Zumindest die Feststellung bezüglich der Defensivleistung seiner Spieler muss man bestätigen. Dass die Mannschaft aus der Wetterau sieben ihrer bisher neun Punkte auf fremden Plätzen gewonnen hat, kommt nicht von ungefähr. Früh anlaufen, dem Gegner wenig Raum lassen, zu Fehlabspielen zwingen und ein körperbetontes Spiel - das war das Rezept der Bad Vilbeler.

So mühte sich Hadamar über weite Strecken vergebens, Struktur ins Offensivspiel zu bringen und Chancen zu kreieren. Eine Kopfballverlängerung nach Einwurf von Philipp Basmaci auf Jason Schäfer, die im letzten Moment geklärt wurde, und ein Kopfball von Matthias Neugebauer, der am langen Pfosten ins Aus ging, waren die zwei besten Chancen des SV Hadamar in Halbzeit eins.

Bad Vilbel machte nach einer Ecke das 0:1 (34.). Schütze Visar Gashi hatte allerdings sträflich frei gestanden und keine Mühe, per Kopfball einzunicken. Bis dahin hatten die Quellenstädter nicht eine echte Chance gehabt.

Das Offensivspiel der Hadamarer sollte sich auch im zweiten Abschnitt nicht bessern. Ein Kopfball Luca Tellers, der Keeper Steinbrecher nicht forderte (52.), war bis in die Schlussviertelstunde die einzige halbwegs gefährlich Aktion. Entsprechend wenig angetan war deshalb auch Rot-Weiß-Coach Stefan Kühne: »Mit der heutigen Leistung war ich überhaupt nicht zufrieden. Dass wir ein kleinen Kader haben und die dritte englische Woche anstand, in denen wir viel Kraft gelassen haben, will ich als Entschuldigung nicht gelten lassen. Es fehlt bei uns momentan sowohl die körperliche als auch geistige Frische.«

Auch die taktische Umstellung nach gut einer Stunde mit der Einwechselung von Mirco Paul, der den Platz von Jonas Herdering in der Innenverteidigung einnahm, während der Kapitän auf seine angestammte Position ins Mittelfeld ging, sowie der Tausch von Philipp Basmaci auf Jacob Pistor blieb zu nächst ohne Wirkung.

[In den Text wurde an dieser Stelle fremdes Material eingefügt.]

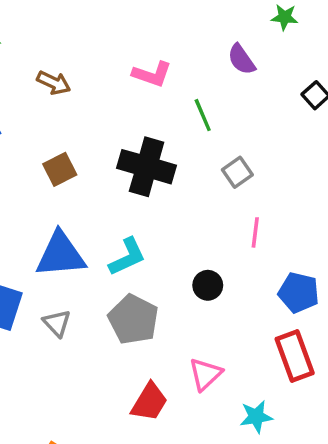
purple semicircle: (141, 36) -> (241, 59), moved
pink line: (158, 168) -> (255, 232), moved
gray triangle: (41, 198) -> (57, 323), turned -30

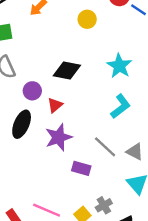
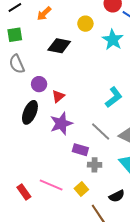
cyan star: (119, 66) -> (113, 40), moved
black diamond: (67, 71) -> (59, 46), moved
gray cross: (104, 205) -> (95, 165), moved, turned 32

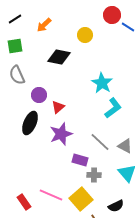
cyan star: (113, 40) -> (102, 83), moved
yellow square: (81, 189) -> (81, 199), size x1.6

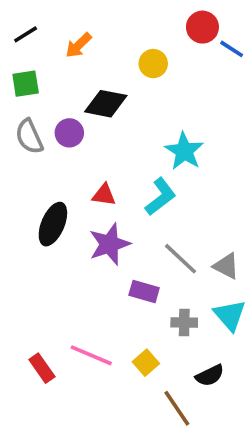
purple circle: (39, 95) -> (69, 133), moved
red triangle: (58, 107) -> (104, 195), turned 48
cyan L-shape: (113, 108) -> (161, 197), moved
gray cross: (94, 175) -> (184, 323), moved
yellow square: (81, 199) -> (146, 363), size x0.6

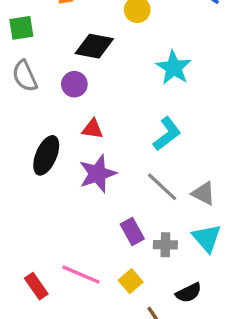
purple circle: (69, 133) -> (74, 84), moved
cyan star: (184, 151) -> (174, 68), moved
cyan L-shape: (161, 197) -> (167, 134), moved
purple rectangle: (144, 292) -> (132, 231), moved, turned 45

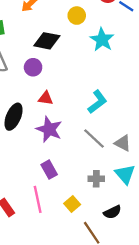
cyan star: (174, 68) -> (102, 40), moved
purple star: (98, 174) -> (49, 129), turned -30
purple rectangle: (132, 231) -> (49, 170), moved
pink line: (81, 275) -> (38, 199), turned 55

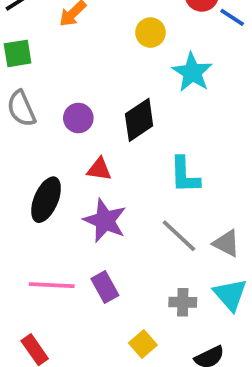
black diamond: (47, 41) -> (139, 120), moved, turned -45
cyan L-shape: (97, 102) -> (185, 175), turned 125
pink line: (38, 199) -> (52, 285), moved, turned -75

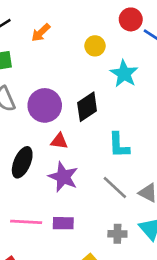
purple circle: (78, 118) -> (45, 105), size x1.6
purple rectangle: (105, 287) -> (63, 223), turned -60

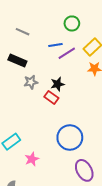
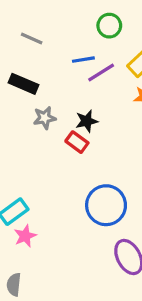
pink star: (32, 159) -> (25, 236), moved

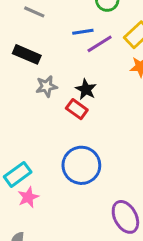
black star: (87, 121) -> (86, 89), turned -30
blue circle: (106, 205) -> (81, 165), moved

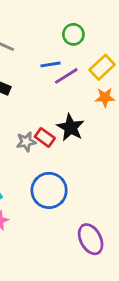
gray star: (46, 86) -> (26, 142), moved
black star: (86, 89) -> (71, 127), moved, size x1.4

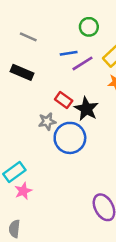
red rectangle: (45, 137) -> (64, 100), moved
blue circle: (49, 190) -> (70, 138), moved

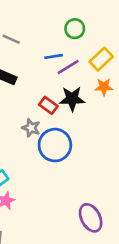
black star: (86, 109) -> (72, 99), moved, turned -30
gray star: (47, 121) -> (31, 128), turned 30

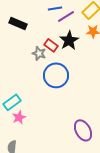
black star: (72, 99) -> (69, 40), turned -30
gray star: (31, 128) -> (39, 53), moved

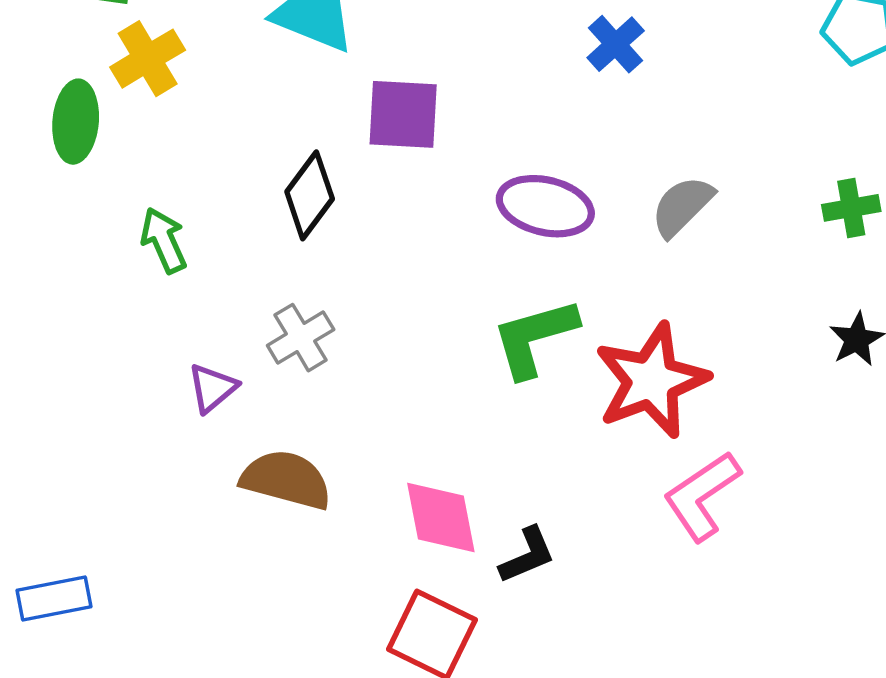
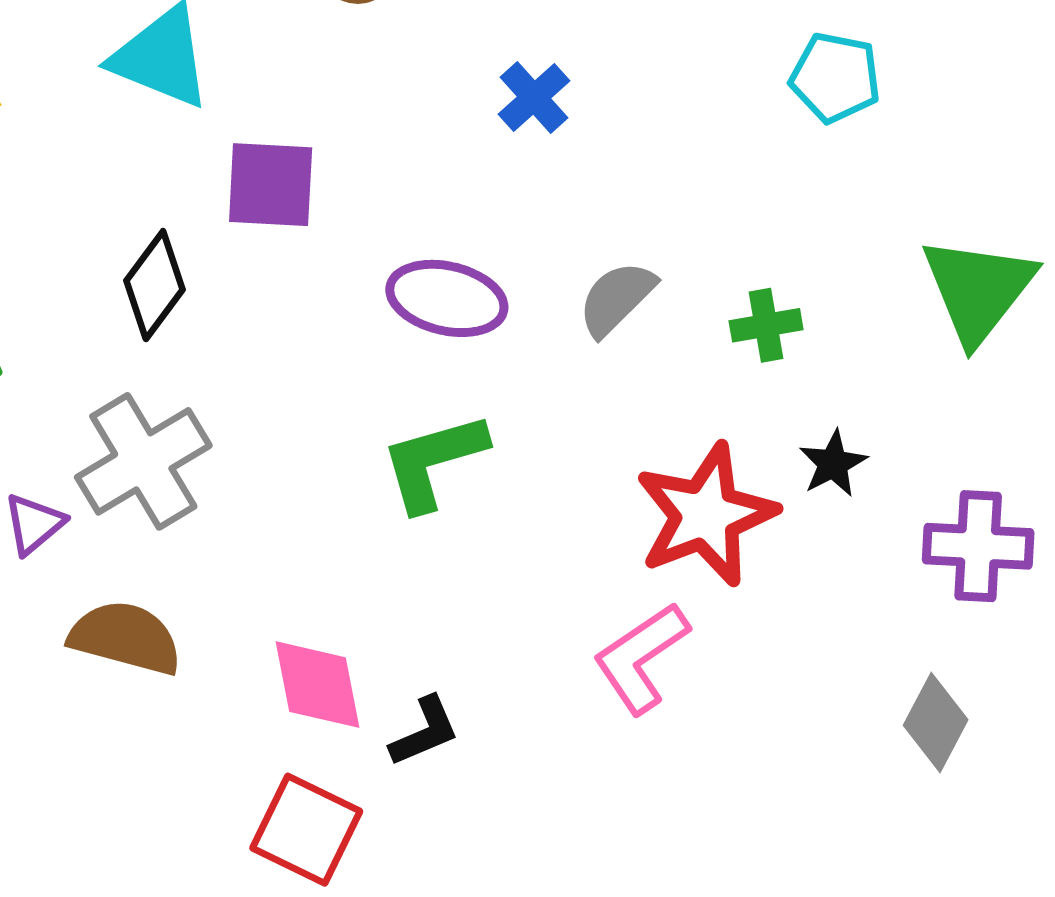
green cross: (851, 208) -> (766, 325), moved
gray cross: (301, 338) -> (143, 461), size x1.6
red star: (651, 381) -> (706, 515), moved

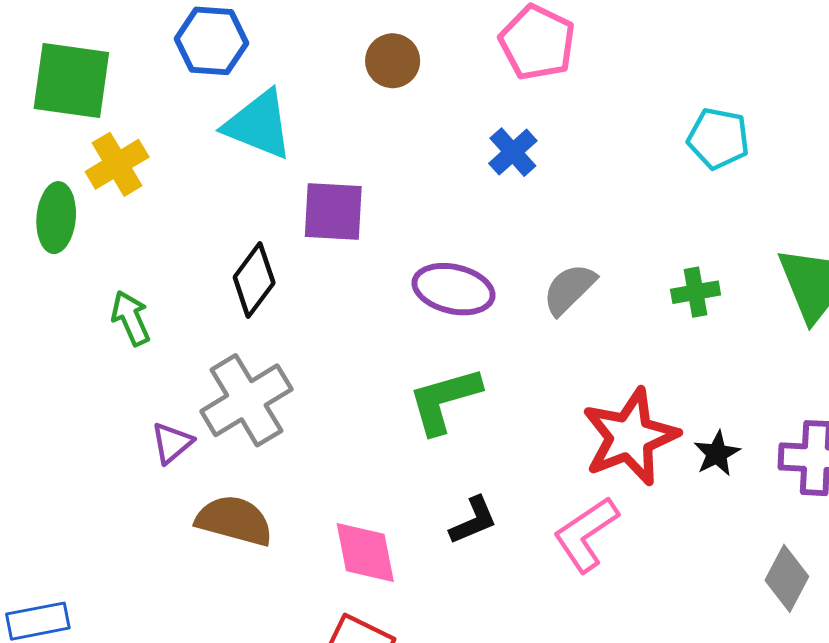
green cross: (766, 325) -> (696, 292), moved
black star: (833, 464) -> (717, 454), moved
black L-shape: (425, 731) -> (473, 521), moved

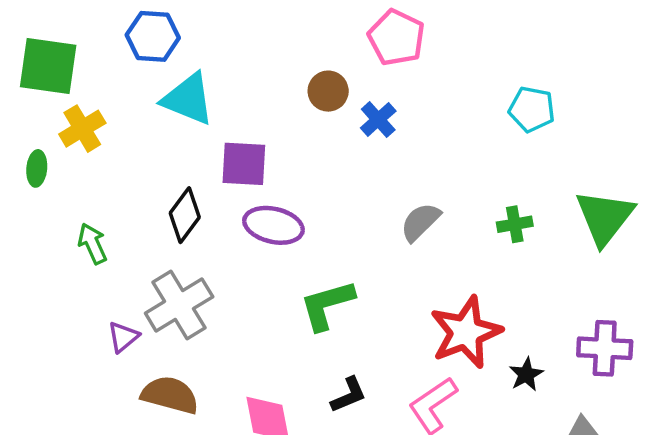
brown circle: (393, 61) -> (328, 91), moved
green ellipse: (56, 218) -> (37, 168), size x0.7
purple ellipse: (454, 289) -> (273, 225), moved
black star: (717, 454) -> (526, 374), moved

Fast wären die Fürstenstädter sogar durch eigenes Zutun mit 0:2 in Rückstand geraten. Der wenig beschäftigte Leon Hasselbach leistete sich ein Fehlabspiel in die Füße von Bad Vilbels Jeff Thielmann, der das »Geschenk« nicht zu verwerten wusste und das Leder am leeren Tor vorbeischoss (71.).

In der Schlussphase rafften sich die Rot-Weißen noch einmal auf. Marian Dillmann schaltete sich nach vorne mit ein und hatte Pech, dass sein Schuss auf der Torlinie für den geschlagenen Keeper von einem Abwehrbein geklärt wurde (77.). Wie beim Tischtennis sprang der Ball im FV-Strafraum (85.) von einem Abwehrbein zum anderen. Schließlich wurde das Anrennen doch noch belohnt: Mirco Paul traf nach einem zu kurz abgewehrten Ball mit einem schulmäßigen Distanzschuss flach aus 18 Metern unten rechts ins Schwarze und rettete seiner Mannschaft wenigstens noch einen Punkt.

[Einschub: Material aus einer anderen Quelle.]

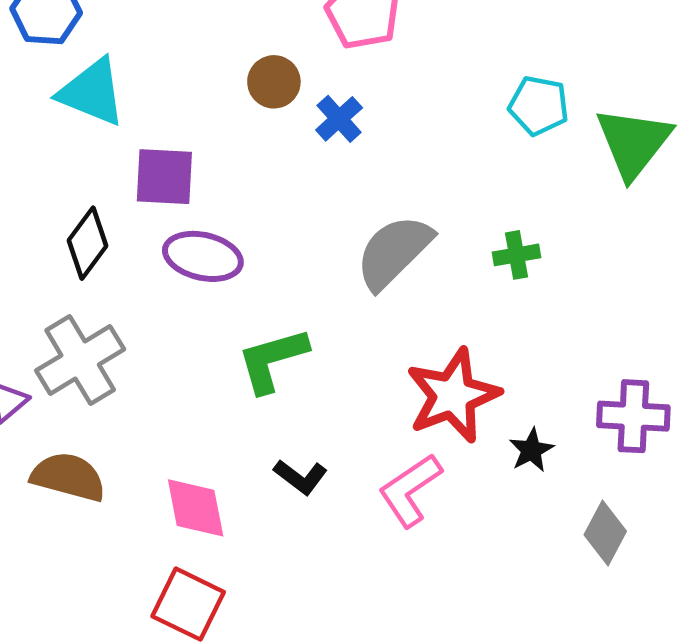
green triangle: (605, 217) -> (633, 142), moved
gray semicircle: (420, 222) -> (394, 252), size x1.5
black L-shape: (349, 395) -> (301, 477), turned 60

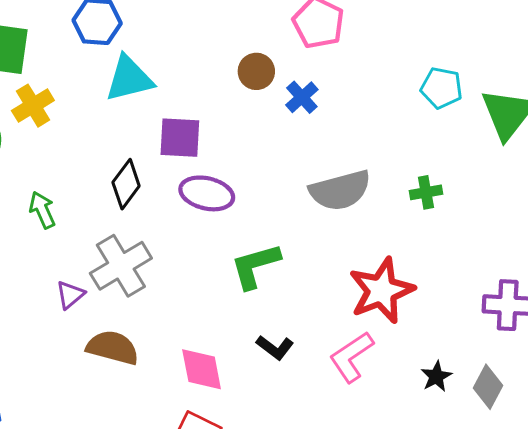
cyan triangle: (92, 92) -> (129, 79), turned -36
gray semicircle: (394, 252) -> (340, 190), turned -150
black star: (531, 450) -> (436, 376), moved

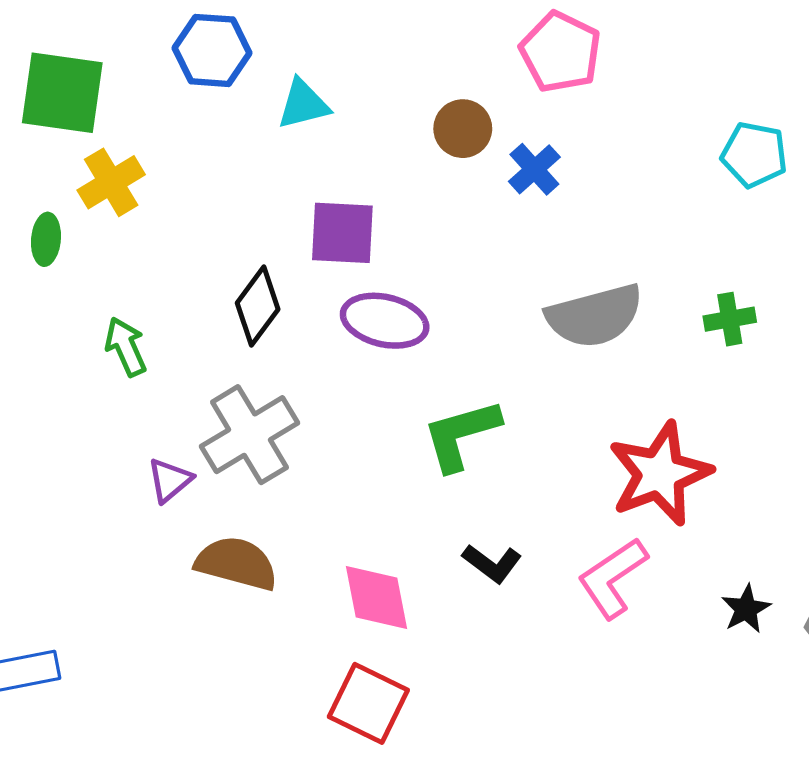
cyan triangle: (129, 79) -> (303, 104), moved, size x0.7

»Die Moral stimmte, und wir haben uns mit dem Ausgleich belohnt. Das war es aber an Positivem, was ich zu diesem Spiel sagen kann«, so ein ziemlich ernüchternd wirkender Stefan Kühne.

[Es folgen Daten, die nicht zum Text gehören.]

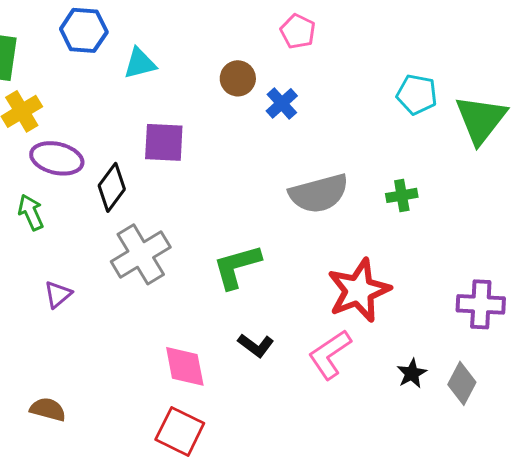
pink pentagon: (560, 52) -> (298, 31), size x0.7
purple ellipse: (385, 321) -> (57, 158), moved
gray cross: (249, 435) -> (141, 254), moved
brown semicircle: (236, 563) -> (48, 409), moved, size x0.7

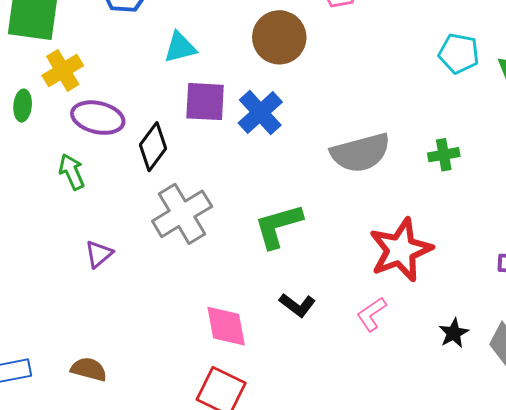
cyan triangle: (140, 63) -> (180, 47), moved
brown circle: (238, 78) -> (279, 37), size x1.5
blue cross: (282, 103) -> (260, 113), moved, size x1.4
pink L-shape: (330, 354) -> (372, 314), size x0.7

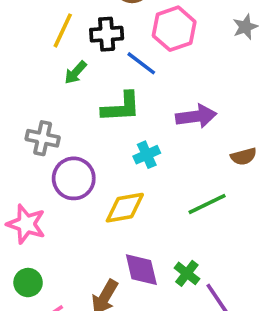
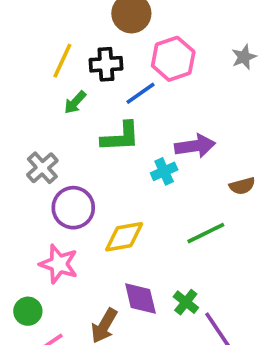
blue line: (141, 63) -> (140, 93), turned -72
gray cross: (43, 138) -> (42, 168), turned 36
cyan cross: (147, 155) -> (164, 171), moved
pink star: (26, 224) -> (59, 264), moved

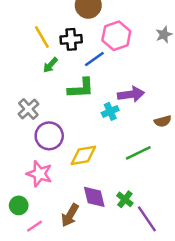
yellow line: (62, 61) -> (42, 37), turned -55

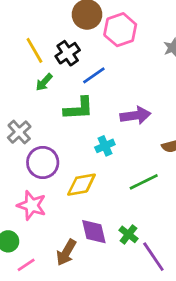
pink hexagon: (116, 36) -> (120, 30), moved
black cross: (71, 39) -> (68, 53), turned -30
cyan cross: (110, 111) -> (105, 146), moved

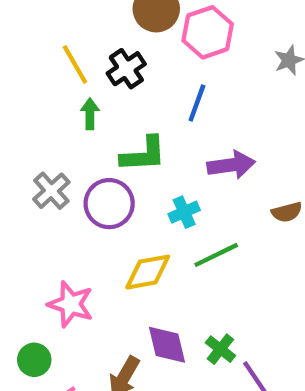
blue line: (94, 75) -> (197, 103), moved, turned -35
green arrow: (44, 82) -> (90, 114), turned 138
purple circle: (43, 162) -> (109, 204), moved
green line: (144, 182) -> (216, 255), moved

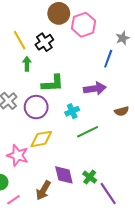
blue line: (197, 103) -> (108, 59), moved
yellow diamond: (148, 272) -> (41, 139), moved

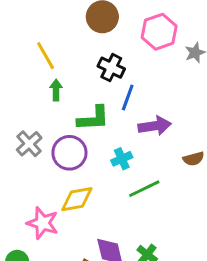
pink hexagon: (83, 25) -> (159, 32), moved
black cross: (44, 42) -> (111, 68), moved, turned -30
blue line: (108, 59) -> (128, 97), moved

Rot-Weiß Hadamar: Hasselbach, Rücker (32. Teller), Herdering, Dillmann, Wölfinger, Math. Neugebauer, Velimir, Mark. Neugebauer (60. Paul), Kittel, Basmaci (60. Pistor), Schäfer

FV Bad Vilbel: Steinbrecher, Tiago, Tochihara, Gashi, Knauer, Chichutek, Malkiewicz (70. Bouembe), Emmel, Biehrer, Thielmann (82. Pandza), Safaridis.

Im Stenogramm / Zuschauer: 180 - Schiedsrichter: Haustein (Buseck) - Tore: 0:1 Gashi (34.), 1:1 Mirco Paul (87.).